Written task 1:
Reproduce the part of the GDELT article-fetching code starting with "current_start = current_end" and going on through "combined_df = pd.concat(all_articles, ignore_index=True)".
— START Extracted text —
In [1]:
import gdelt
import pandas as pd
import requests
import time
import newspaper

from gdeltdoc import GdeltDoc, Filters
from concurrent.futures import ThreadPoolExecutor, as_completed
from newspaper import Article
from datetime import datetime, timedelta

here


In [4]:
def fetch_gdelt_articles_by_week(start_date, end_date, keywords, domains, theme="ECON_STOCKMARKET"):
    """
    Fetch GDELT articles by week and combine into a single DataFrame.
    
    Parameters:
    - start_date: str, format "YYYY-MM-DD"
    - end_date: str, format "YYYY-MM-DD"
    - keywords: list of keywords to search
    - domains: list of domain names
    - theme: GDELT theme (default: "ECON_STOCKMARKET")
    
    Returns:
    - DataFrame with all articles
    """
    # Convert string dates to datetime objects
    start = datetime.strptime(start_date, "%Y-%m-%d")
    end = datetime.strptime(end_date, "%Y-%m-%d")
    
    all_articles = []
    current_start = start
    week_num = 1
    
    while current_start < end:
        current_end = min(current_start + timedelta(days=7), end)
        
        # Format dates for GDELT
        start_str = current_start.strftime("%Y-%m-%d")
        end_str = current_end.strftime("%Y-%m-%d")
        
        try:
            f = Filters(
                start_date=start_str,
                end_date=end_str,
                keyword=keywords,
                domain=domains,
                country=["UK", "US"],
                theme=theme
            )
            
            gd = GdeltDoc()
            articles = gd.article_search(f)
            
            if articles is not None and len(articles) > 0:       
                all_articles.append(articles)
            time.sleep(5)
            
        except Exception as e:
            print(f"✗ Error fetching week {week_num}: {e}")
        
        current_start = current_end
        week_num += 1
    
    # Combine all DataFrames
    if all_articles:
        combined_df = pd.concat(all_articles, ignore_index=True)
        
        # record only english articles & select relevant columns
        combined_df = combined_df[combined_df["language"]=='English']
        combined_df = combined_df.loc[:, ['url', 'title', 'seendate', 'domain']]
        
        # Remove duplicates based on title and date (ignoring time)
        combined_df['seendate_date'] = pd.to_datetime(combined_df['seendate']).dt.date
        duplicates_before = combined_df.duplicated(subset=['title', 'seendate_date'], keep=False).sum()
        combined_df = combined_df.drop_duplicates(subset=['title', 'seendate_date'], keep='first')
        combined_df = combined_df.drop(columns=['seendate_date'])
        
        print(f"\n{'='*60}")
        print(f"✓ Total articles fetched: {len(combined_df) + (duplicates_before // 2 if duplicates_before > 0 else 0)}")
        print(f"✓ Duplicates removed: {duplicates_before // 2 if duplicates_before > 0 else 0}")
        print(f"✓ Unique articles: {len(combined_df)}")
        print(f"✓ Date range: {start_date} to {end_date}")
        print(f"✓ Number of weeks processed: {week_num - 1}")
        print(f"{'='*60}")
        return combined_df
    else:
        print("No articles found in the specified date range")
        return pd.DataFrame()

In [5]:
def fetch_gdelt_articles_multi_year(start_year, end_year, keywords, domains, theme="ECON_STOCKMARKET"):
    """
— END Extracted text —
Written task 2:
Give the number of lines in the records below that contain the string "this", counting only matches with the same case. Reply with the number alone.
— START Available data —
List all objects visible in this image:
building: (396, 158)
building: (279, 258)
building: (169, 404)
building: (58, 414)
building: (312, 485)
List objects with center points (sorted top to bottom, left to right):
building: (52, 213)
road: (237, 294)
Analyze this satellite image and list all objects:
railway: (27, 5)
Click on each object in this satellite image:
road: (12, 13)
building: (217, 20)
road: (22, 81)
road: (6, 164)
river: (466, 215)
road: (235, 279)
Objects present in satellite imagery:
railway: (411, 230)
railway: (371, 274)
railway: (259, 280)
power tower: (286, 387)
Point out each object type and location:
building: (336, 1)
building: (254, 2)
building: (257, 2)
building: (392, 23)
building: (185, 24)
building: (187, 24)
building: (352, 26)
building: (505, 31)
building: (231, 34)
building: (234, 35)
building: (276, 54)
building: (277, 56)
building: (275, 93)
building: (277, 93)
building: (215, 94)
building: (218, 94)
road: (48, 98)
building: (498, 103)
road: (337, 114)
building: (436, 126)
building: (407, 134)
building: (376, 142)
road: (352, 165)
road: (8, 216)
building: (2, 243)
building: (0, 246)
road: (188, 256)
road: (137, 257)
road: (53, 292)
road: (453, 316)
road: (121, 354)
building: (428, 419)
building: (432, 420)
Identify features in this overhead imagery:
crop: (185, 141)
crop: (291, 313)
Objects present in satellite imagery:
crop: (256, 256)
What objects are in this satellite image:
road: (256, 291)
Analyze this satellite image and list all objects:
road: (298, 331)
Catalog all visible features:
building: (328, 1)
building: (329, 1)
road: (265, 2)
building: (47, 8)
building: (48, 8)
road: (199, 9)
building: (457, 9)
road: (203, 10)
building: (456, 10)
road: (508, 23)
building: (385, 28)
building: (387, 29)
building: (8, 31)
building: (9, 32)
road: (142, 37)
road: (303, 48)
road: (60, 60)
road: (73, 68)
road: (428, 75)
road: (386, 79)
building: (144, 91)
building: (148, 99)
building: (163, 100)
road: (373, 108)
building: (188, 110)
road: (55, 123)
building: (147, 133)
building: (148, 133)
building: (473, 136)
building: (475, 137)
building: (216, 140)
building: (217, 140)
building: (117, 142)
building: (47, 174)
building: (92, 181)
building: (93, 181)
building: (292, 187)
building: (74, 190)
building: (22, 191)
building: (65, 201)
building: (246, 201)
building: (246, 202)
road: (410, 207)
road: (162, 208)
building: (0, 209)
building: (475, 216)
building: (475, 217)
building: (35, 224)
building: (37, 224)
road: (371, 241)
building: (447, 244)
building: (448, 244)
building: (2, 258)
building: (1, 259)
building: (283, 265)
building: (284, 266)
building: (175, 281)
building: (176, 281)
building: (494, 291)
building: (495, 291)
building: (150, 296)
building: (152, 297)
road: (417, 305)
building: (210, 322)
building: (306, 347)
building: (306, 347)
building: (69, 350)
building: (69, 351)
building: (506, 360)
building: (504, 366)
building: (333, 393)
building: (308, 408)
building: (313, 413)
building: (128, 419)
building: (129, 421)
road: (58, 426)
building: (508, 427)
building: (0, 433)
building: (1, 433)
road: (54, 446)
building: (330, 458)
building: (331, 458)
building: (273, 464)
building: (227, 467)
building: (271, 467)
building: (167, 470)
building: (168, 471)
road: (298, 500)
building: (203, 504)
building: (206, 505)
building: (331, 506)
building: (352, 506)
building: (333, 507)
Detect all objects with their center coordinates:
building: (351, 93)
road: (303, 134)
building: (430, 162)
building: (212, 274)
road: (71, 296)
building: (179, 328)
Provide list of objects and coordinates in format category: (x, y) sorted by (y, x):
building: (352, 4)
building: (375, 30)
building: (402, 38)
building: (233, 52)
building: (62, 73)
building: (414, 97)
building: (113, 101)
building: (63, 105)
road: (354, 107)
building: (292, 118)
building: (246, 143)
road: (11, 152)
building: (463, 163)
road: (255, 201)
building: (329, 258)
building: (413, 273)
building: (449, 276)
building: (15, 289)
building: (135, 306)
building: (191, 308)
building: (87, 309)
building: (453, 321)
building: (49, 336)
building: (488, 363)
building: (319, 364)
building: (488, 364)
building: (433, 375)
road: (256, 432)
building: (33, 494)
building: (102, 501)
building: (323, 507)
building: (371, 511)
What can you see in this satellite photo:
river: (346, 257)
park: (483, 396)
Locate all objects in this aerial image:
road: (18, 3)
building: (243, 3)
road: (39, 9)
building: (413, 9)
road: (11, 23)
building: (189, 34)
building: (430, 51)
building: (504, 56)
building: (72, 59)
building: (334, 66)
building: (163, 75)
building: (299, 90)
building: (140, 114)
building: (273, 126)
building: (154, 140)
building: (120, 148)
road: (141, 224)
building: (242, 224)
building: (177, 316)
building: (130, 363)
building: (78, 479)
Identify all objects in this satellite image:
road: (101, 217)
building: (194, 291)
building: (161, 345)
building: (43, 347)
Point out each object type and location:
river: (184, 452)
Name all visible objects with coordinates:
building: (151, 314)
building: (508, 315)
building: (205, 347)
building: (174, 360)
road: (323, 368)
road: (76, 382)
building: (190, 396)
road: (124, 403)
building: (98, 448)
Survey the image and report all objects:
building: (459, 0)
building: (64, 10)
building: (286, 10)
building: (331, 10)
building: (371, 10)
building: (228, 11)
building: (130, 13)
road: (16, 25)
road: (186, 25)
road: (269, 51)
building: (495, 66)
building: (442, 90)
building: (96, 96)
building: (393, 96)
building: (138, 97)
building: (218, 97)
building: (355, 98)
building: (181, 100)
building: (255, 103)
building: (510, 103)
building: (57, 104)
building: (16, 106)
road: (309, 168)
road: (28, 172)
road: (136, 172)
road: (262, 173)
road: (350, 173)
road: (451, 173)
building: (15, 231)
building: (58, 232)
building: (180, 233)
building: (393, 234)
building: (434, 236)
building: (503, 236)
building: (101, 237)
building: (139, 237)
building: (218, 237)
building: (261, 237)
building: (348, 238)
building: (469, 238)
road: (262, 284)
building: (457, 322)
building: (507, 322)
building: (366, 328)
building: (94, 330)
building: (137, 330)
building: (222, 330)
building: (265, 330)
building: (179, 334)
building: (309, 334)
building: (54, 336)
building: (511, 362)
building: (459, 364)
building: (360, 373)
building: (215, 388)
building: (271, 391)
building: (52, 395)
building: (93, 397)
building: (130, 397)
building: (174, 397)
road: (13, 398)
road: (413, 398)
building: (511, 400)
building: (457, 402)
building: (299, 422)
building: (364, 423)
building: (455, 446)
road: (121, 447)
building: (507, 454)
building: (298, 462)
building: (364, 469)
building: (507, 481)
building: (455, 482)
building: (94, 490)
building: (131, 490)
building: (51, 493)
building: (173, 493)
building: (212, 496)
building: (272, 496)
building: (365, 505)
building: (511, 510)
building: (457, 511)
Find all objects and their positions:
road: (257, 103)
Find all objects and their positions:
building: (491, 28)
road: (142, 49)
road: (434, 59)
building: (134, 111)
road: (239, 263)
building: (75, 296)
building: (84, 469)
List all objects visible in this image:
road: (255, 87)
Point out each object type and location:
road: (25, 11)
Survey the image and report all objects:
— END Available data —
Solution 1:
current_start = current_end
        week_num += 1
    
    # Combine all DataFrames
    if all_articles:
        combined_df = pd.concat(all_articles, ignore_index=True)

Solution 2:
10